Assignment: Every record below must be copied exactly, with images dropped.

Stored data
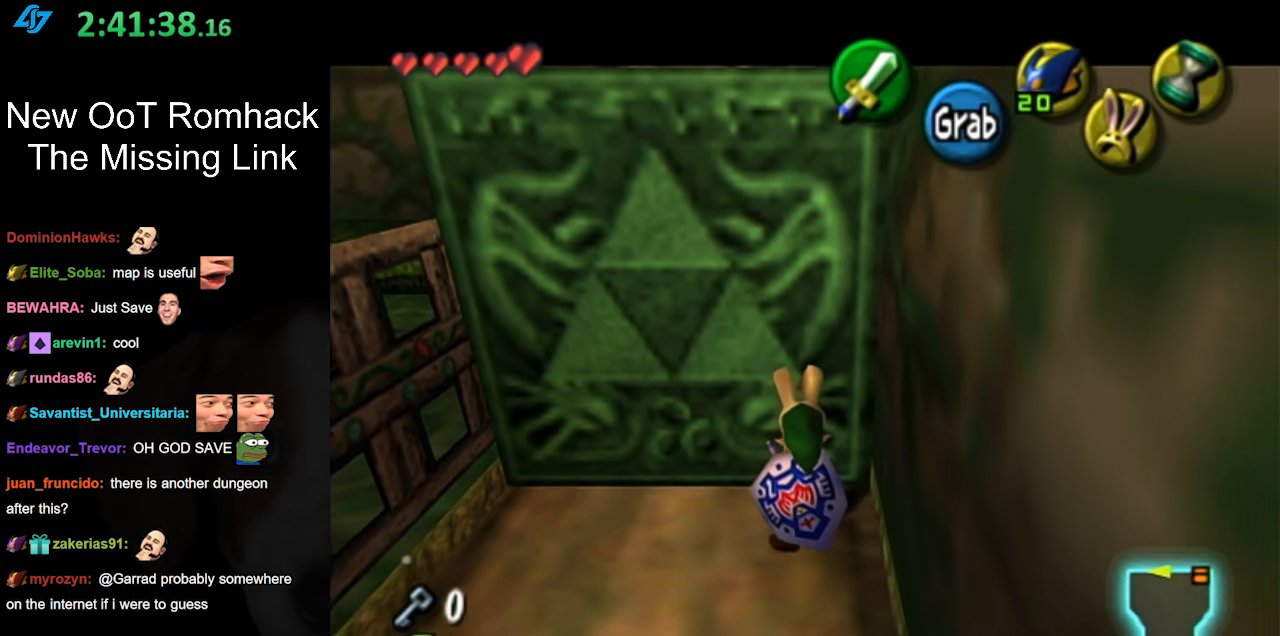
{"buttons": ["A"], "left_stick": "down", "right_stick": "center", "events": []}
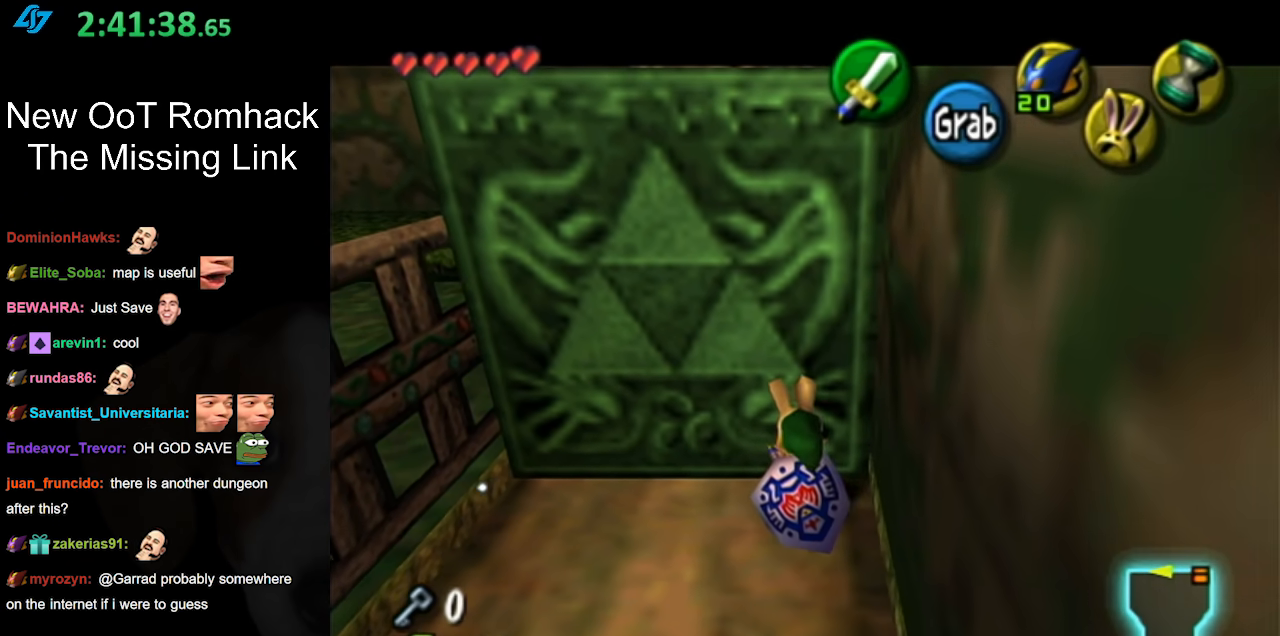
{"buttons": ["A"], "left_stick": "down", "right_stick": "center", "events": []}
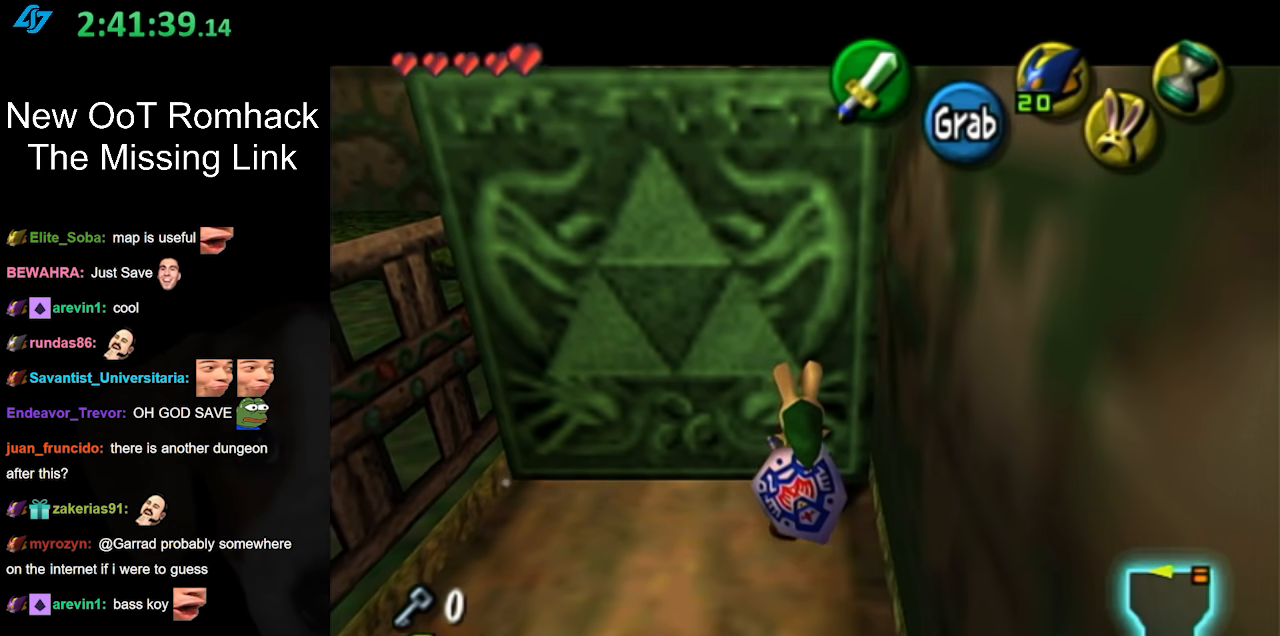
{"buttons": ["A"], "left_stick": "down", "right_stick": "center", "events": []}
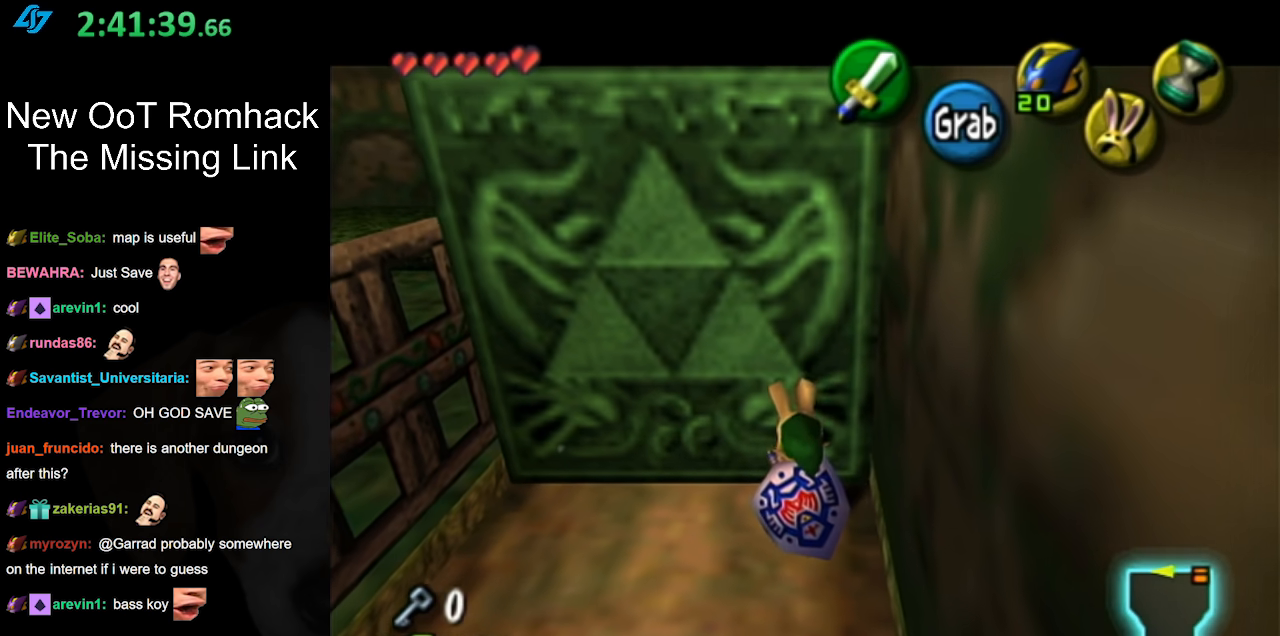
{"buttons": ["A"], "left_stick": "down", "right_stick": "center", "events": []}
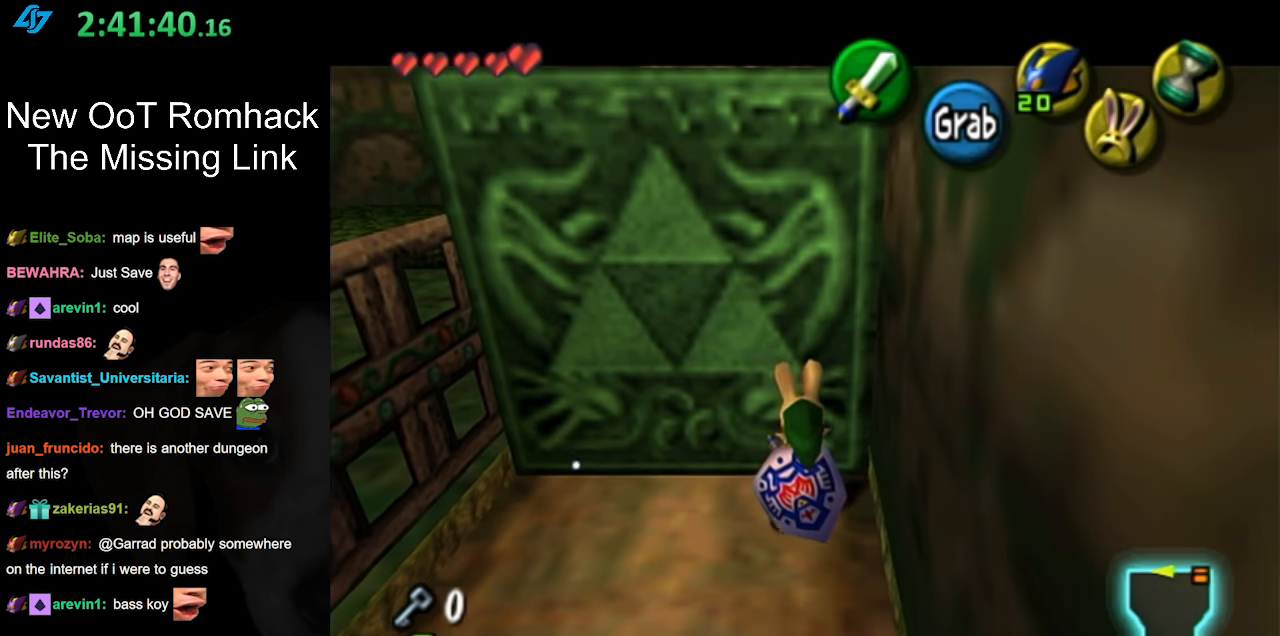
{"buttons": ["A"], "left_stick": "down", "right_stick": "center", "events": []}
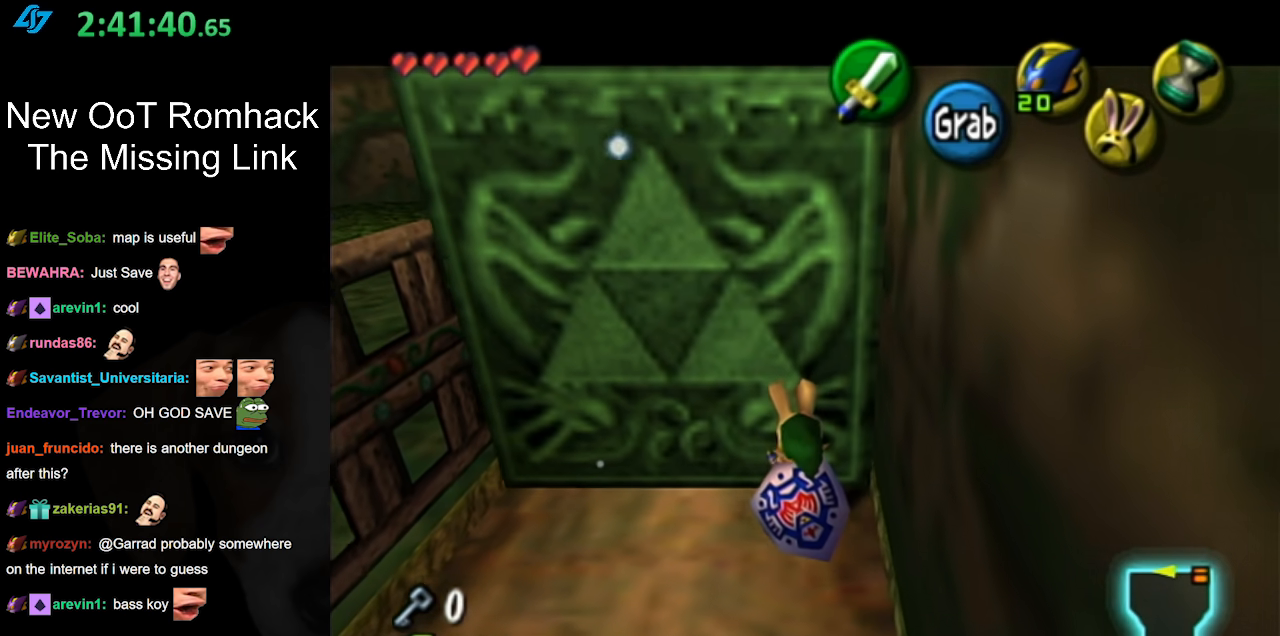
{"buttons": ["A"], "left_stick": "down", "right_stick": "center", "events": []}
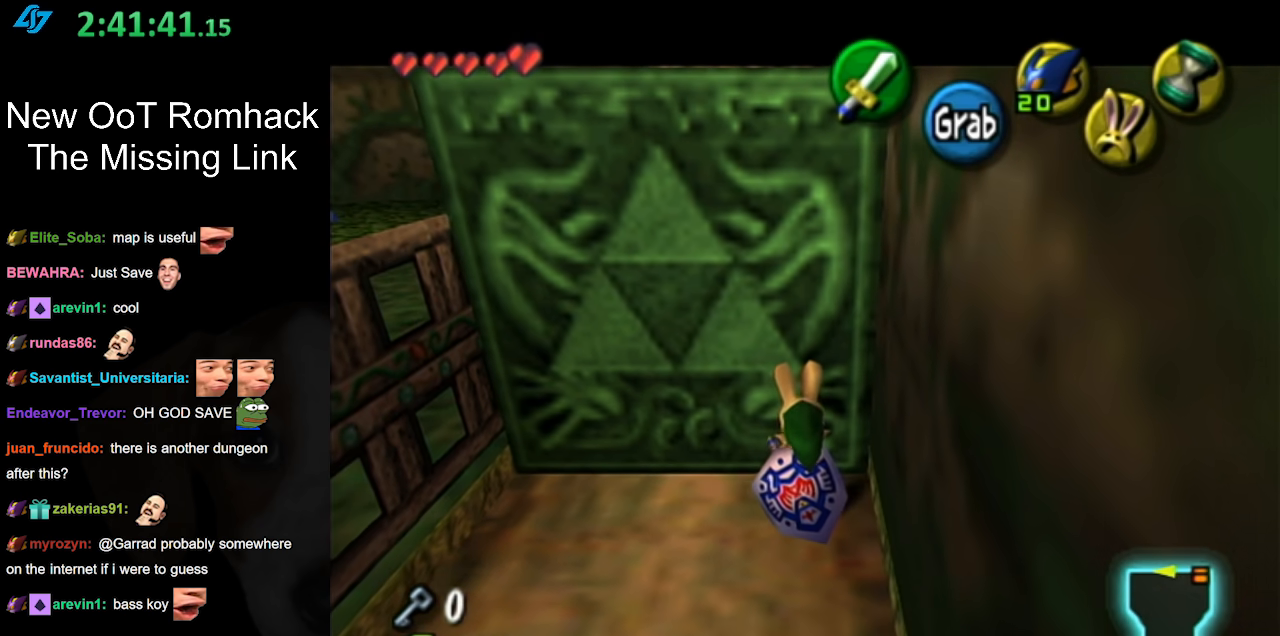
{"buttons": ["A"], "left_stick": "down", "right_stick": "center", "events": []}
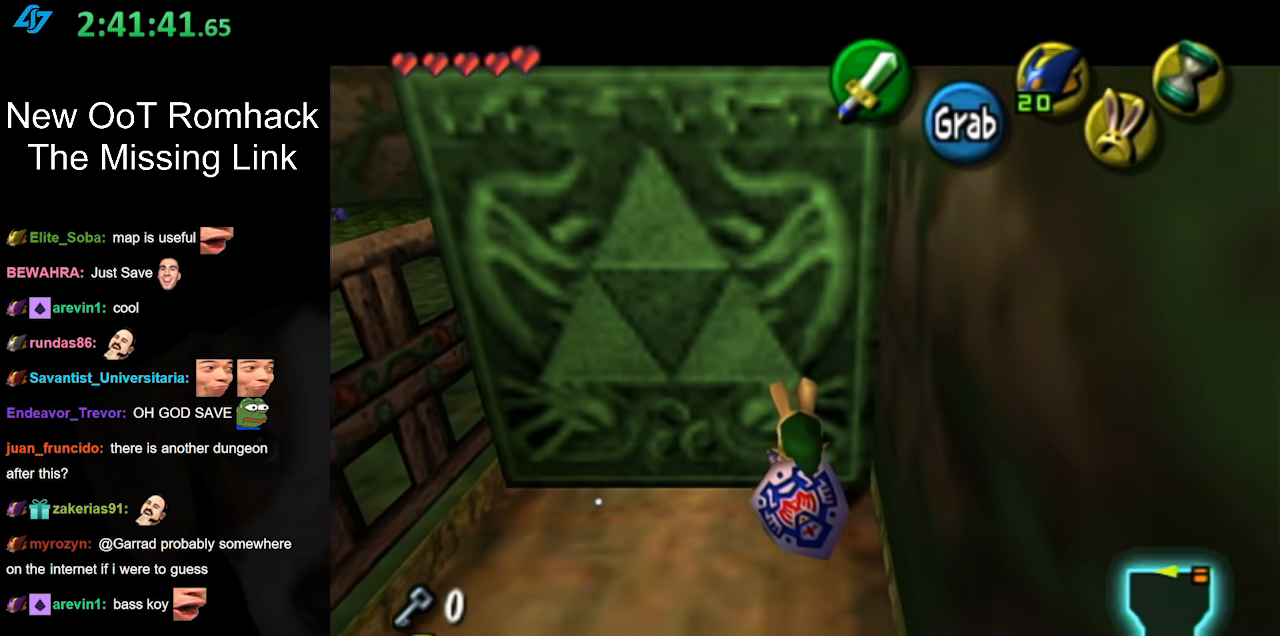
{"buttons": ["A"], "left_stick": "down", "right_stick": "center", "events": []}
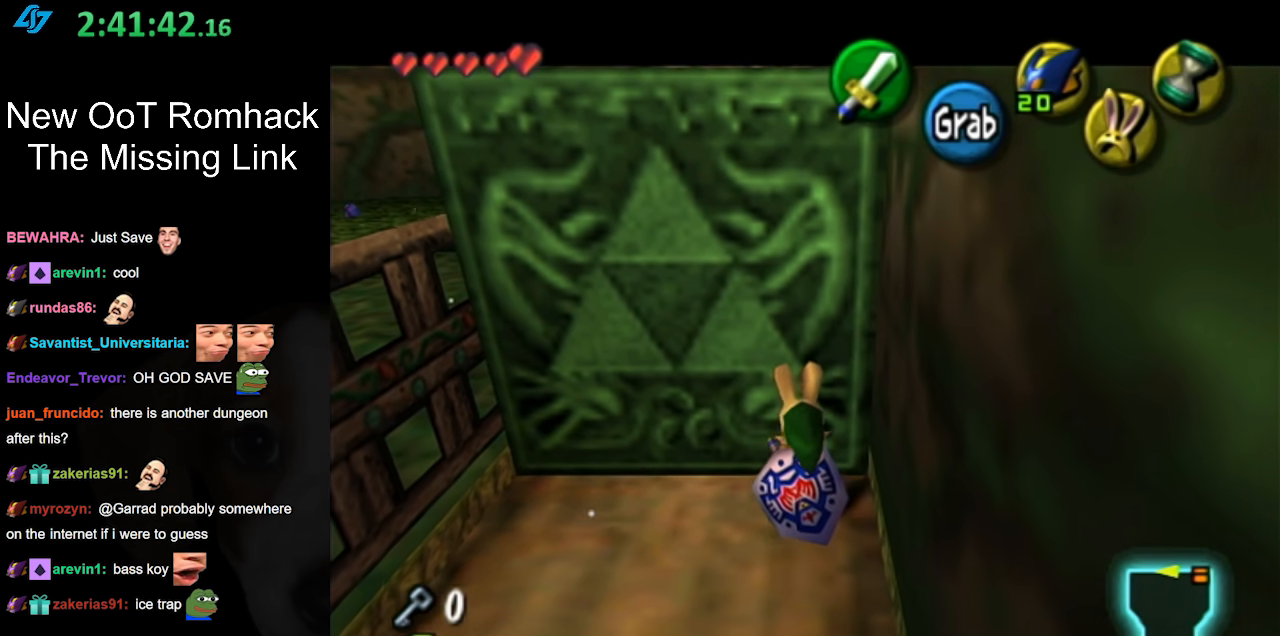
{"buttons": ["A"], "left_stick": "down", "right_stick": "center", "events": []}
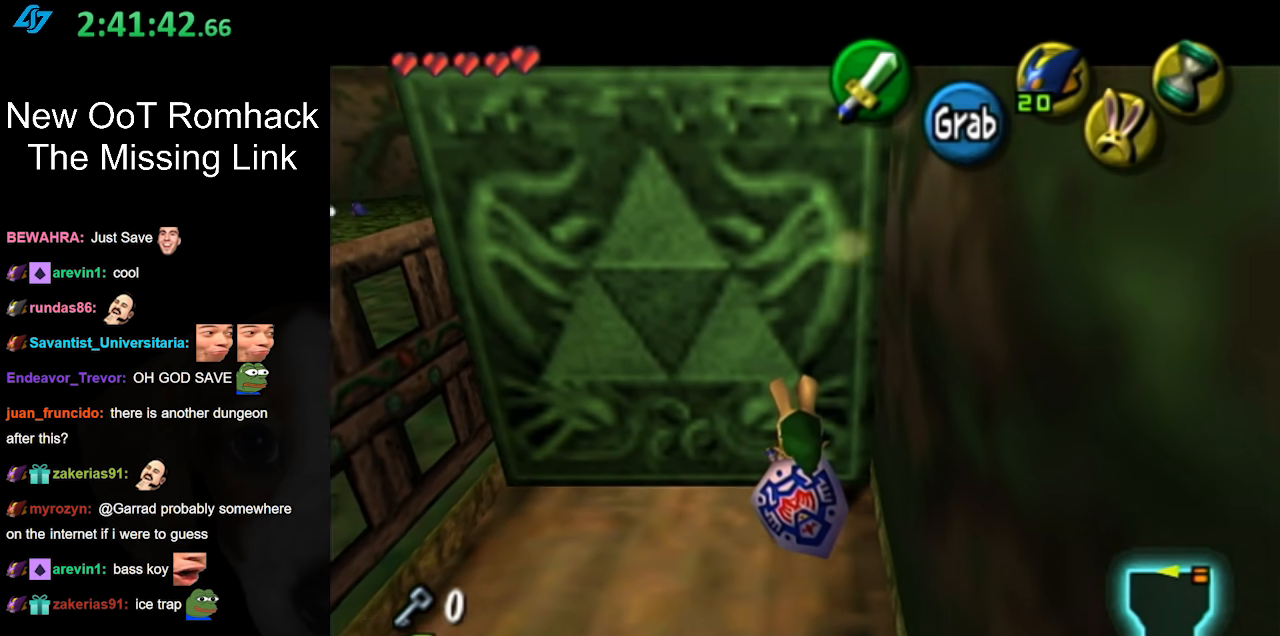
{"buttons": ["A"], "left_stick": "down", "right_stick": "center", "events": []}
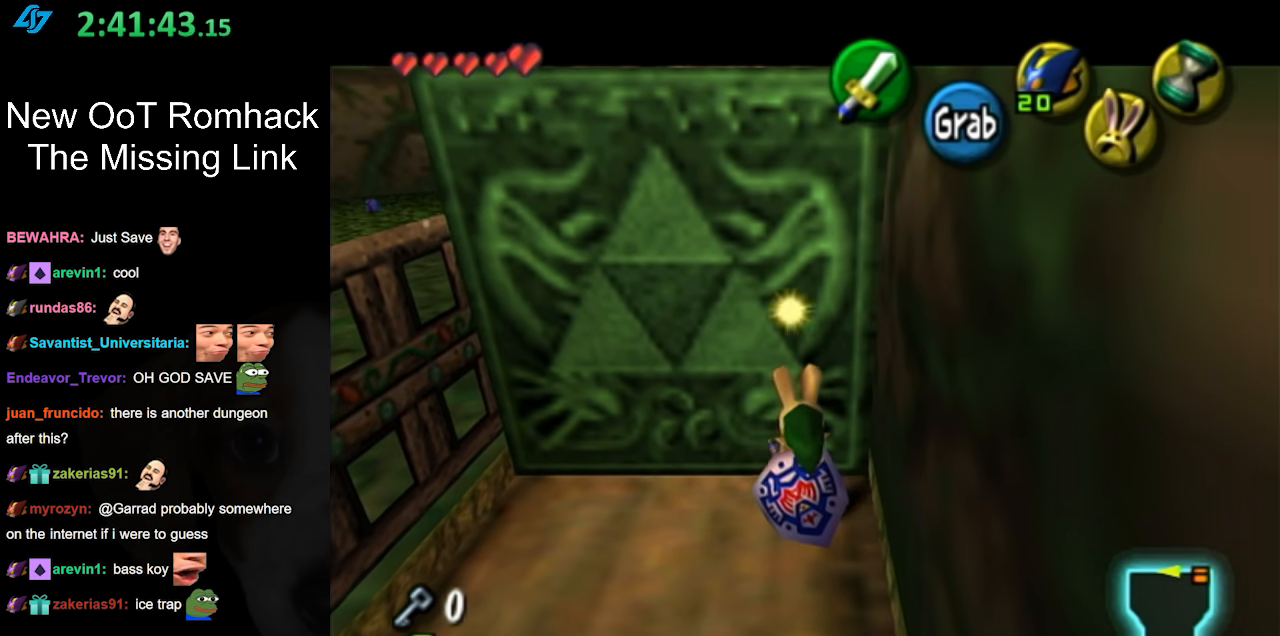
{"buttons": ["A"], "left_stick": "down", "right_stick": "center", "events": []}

Response:
{"buttons": ["A"], "left_stick": "down", "right_stick": "center", "events": []}
{"buttons": ["A"], "left_stick": "down", "right_stick": "center", "events": []}
{"buttons": ["A"], "left_stick": "down", "right_stick": "center", "events": []}
{"buttons": ["A"], "left_stick": "down", "right_stick": "center", "events": []}
{"buttons": ["A"], "left_stick": "down", "right_stick": "center", "events": []}
{"buttons": ["A"], "left_stick": "down", "right_stick": "center", "events": []}
{"buttons": ["A"], "left_stick": "down", "right_stick": "center", "events": []}
{"buttons": ["A"], "left_stick": "down", "right_stick": "center", "events": []}
{"buttons": ["A"], "left_stick": "down", "right_stick": "center", "events": []}
{"buttons": ["A"], "left_stick": "down", "right_stick": "center", "events": []}
{"buttons": ["A"], "left_stick": "down", "right_stick": "center", "events": []}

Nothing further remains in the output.